From k-mers to Genomic Foundation Models: Benchmarking COX1 Taxonomy under Extreme Class Imbalance
Abstract
Machine learning for genomics increasingly depends on pretrained genomic foundation models (gLMs) as reusable sequence encoders, yet adoption in biological discovery remains constrained by three linked challenges: tokenization mismatch with biological signal, domain shift between pretraining corpora and downstream assays, and extreme long-tail taxonomic labels that destabilize standard objectives. We study these issues in the ecologically central COI/COX1 gene through an alignment-free benchmark that converts nucleotide sequences into fixed-length embeddings (mean-pooled hidden states) and trains lightweight MLP classifiers for independent rank-wise prediction from Domain to Species. We evaluate two complementary regimes for scalable and interpretable genomic modeling: eKOI (15,947 sequences; protist-rich; 11,047 species) and MetaCOXI (5.6M metazoan sequences; 743,671 species).
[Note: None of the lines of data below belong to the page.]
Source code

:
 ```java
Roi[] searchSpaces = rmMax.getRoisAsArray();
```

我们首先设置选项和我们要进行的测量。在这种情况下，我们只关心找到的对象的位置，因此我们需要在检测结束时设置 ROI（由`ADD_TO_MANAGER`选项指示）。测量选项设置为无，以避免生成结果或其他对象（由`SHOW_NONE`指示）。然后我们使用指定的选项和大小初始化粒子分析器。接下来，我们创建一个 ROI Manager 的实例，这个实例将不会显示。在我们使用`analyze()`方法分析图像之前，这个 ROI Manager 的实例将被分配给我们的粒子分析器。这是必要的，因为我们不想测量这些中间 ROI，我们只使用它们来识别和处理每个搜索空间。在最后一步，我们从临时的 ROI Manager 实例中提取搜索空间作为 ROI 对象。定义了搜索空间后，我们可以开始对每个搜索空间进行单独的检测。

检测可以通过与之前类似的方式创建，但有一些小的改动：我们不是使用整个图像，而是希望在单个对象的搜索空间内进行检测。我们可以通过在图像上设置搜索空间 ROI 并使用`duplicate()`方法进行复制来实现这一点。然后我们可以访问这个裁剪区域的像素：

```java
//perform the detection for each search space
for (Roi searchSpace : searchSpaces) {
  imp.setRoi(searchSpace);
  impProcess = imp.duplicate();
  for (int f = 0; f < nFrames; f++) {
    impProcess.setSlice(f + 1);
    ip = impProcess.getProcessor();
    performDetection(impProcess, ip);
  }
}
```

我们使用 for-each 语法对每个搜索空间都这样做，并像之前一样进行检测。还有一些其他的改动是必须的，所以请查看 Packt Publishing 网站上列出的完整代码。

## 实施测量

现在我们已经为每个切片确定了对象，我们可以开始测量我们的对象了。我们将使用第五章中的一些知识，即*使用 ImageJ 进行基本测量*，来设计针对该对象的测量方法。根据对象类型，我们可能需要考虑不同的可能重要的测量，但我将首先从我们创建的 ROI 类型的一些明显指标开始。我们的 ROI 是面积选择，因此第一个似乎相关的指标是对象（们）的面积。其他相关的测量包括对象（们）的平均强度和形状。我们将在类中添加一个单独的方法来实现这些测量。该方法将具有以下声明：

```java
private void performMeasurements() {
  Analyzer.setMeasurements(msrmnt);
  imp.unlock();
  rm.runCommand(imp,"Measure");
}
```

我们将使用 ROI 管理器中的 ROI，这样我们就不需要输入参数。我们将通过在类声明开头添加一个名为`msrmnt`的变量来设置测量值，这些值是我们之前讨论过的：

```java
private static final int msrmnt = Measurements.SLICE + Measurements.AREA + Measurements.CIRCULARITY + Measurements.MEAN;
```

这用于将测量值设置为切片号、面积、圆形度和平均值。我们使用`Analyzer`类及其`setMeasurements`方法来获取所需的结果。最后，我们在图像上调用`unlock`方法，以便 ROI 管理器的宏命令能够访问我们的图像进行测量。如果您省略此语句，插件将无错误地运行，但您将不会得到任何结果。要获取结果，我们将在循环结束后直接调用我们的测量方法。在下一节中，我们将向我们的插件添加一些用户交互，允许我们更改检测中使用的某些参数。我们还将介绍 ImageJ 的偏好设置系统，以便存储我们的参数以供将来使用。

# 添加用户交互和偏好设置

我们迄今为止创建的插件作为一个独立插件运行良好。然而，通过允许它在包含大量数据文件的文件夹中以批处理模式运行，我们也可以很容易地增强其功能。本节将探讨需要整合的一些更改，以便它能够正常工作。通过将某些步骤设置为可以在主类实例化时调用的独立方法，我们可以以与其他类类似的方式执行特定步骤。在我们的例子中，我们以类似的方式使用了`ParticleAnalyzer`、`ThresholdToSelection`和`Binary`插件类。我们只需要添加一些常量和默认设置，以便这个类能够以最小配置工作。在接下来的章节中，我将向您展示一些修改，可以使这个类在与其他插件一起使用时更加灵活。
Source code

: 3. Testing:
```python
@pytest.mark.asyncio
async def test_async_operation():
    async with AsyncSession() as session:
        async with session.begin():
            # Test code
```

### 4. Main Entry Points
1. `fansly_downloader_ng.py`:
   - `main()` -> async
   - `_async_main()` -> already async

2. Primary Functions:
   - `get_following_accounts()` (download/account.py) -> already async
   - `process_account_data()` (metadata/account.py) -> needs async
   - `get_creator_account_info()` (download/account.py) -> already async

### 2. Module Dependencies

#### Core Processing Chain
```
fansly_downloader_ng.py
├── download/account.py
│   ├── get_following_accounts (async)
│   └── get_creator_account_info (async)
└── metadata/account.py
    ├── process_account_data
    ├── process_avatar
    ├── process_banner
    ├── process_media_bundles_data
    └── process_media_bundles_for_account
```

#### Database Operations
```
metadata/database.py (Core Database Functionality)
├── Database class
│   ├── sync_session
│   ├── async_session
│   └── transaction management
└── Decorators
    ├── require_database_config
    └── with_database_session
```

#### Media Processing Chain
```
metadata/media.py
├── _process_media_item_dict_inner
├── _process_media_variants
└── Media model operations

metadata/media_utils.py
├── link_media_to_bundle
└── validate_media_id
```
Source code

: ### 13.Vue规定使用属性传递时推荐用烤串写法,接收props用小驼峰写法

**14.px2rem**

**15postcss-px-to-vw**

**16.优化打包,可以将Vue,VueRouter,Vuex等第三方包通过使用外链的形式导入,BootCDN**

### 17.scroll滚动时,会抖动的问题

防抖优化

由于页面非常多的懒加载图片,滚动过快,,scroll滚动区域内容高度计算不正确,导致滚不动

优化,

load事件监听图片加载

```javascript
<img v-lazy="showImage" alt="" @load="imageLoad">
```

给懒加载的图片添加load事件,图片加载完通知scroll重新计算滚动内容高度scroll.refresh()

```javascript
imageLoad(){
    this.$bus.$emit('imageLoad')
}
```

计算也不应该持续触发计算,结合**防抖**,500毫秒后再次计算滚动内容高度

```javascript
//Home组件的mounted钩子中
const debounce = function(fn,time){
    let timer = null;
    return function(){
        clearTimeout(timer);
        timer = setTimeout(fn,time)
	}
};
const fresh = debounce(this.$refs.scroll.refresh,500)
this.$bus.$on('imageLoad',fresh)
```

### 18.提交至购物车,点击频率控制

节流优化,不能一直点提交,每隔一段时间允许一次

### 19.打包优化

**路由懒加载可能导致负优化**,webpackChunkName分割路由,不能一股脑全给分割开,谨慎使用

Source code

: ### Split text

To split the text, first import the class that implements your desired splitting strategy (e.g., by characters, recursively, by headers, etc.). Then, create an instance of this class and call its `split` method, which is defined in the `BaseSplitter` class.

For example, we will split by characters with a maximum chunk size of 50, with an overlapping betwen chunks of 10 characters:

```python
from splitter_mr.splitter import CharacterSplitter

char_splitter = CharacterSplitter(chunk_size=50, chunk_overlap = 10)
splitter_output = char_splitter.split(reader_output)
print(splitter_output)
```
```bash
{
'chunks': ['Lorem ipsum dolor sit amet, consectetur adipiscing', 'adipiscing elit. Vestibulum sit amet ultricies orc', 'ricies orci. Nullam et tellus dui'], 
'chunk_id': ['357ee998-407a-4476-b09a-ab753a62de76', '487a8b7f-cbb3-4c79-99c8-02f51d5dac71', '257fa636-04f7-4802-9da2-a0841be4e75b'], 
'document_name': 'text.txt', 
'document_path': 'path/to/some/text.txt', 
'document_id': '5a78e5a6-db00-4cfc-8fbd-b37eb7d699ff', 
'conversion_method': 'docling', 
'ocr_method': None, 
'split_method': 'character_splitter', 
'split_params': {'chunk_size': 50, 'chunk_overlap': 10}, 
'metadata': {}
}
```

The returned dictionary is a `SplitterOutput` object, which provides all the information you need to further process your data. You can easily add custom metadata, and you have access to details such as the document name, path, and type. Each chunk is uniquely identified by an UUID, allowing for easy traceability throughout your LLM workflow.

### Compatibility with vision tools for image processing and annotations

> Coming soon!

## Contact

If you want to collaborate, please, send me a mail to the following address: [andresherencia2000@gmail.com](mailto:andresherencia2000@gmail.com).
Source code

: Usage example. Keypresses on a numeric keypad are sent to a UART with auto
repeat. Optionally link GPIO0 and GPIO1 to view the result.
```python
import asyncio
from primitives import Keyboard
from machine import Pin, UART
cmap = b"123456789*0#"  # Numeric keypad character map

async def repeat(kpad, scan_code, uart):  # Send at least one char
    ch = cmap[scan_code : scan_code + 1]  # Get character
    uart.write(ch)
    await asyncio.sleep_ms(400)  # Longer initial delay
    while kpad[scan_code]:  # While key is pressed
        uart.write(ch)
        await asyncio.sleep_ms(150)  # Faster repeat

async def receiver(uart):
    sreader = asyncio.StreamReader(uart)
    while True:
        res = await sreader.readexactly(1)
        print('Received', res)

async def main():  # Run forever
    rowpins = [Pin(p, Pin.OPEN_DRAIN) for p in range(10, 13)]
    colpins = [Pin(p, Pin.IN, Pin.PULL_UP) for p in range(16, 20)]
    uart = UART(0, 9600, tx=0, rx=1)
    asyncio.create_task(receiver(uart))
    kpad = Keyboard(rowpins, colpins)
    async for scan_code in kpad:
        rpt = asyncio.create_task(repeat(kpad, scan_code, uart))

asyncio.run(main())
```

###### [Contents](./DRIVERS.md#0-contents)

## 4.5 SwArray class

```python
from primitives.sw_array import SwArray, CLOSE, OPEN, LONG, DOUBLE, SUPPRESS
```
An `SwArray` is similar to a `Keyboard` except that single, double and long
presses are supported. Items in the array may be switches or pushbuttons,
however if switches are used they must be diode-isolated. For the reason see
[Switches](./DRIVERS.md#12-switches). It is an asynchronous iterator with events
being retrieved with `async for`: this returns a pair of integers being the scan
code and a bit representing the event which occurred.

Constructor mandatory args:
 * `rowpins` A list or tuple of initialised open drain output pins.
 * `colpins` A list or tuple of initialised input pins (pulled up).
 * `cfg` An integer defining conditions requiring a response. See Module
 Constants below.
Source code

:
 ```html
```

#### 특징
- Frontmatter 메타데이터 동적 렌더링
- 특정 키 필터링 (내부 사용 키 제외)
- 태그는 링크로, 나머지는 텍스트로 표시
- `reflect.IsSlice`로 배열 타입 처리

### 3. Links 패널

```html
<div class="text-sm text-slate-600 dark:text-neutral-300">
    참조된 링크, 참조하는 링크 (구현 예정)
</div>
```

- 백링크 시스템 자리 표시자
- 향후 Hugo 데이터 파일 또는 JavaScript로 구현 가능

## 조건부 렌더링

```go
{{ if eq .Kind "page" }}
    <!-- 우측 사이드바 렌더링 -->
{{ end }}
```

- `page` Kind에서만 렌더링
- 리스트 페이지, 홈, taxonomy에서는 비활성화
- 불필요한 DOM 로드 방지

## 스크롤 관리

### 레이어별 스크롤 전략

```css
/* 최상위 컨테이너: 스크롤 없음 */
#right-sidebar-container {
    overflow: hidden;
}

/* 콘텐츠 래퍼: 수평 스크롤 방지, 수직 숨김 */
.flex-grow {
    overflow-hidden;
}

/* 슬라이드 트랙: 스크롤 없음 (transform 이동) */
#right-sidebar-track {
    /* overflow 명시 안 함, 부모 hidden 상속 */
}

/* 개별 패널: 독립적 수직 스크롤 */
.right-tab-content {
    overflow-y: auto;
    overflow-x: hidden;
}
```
Across diverse gLM families (autoregressive decoders and masked-language encoders) and explicit compositional baselines (overlapping k-mer frequencies up to k=6), we find that effective motif length induced by tokenization is a dominant driver of fine-rank separability, while corpus alignment (eukaryote- vs. prokaryote-pretraining) materially affects transfer even under identical tokenization. Finally, imbalance-aware objectives (weighted cross-entropy and a hybrid weighted+contrastive loss) can stabilize rare-taxonomy performance but remain representation-dependent.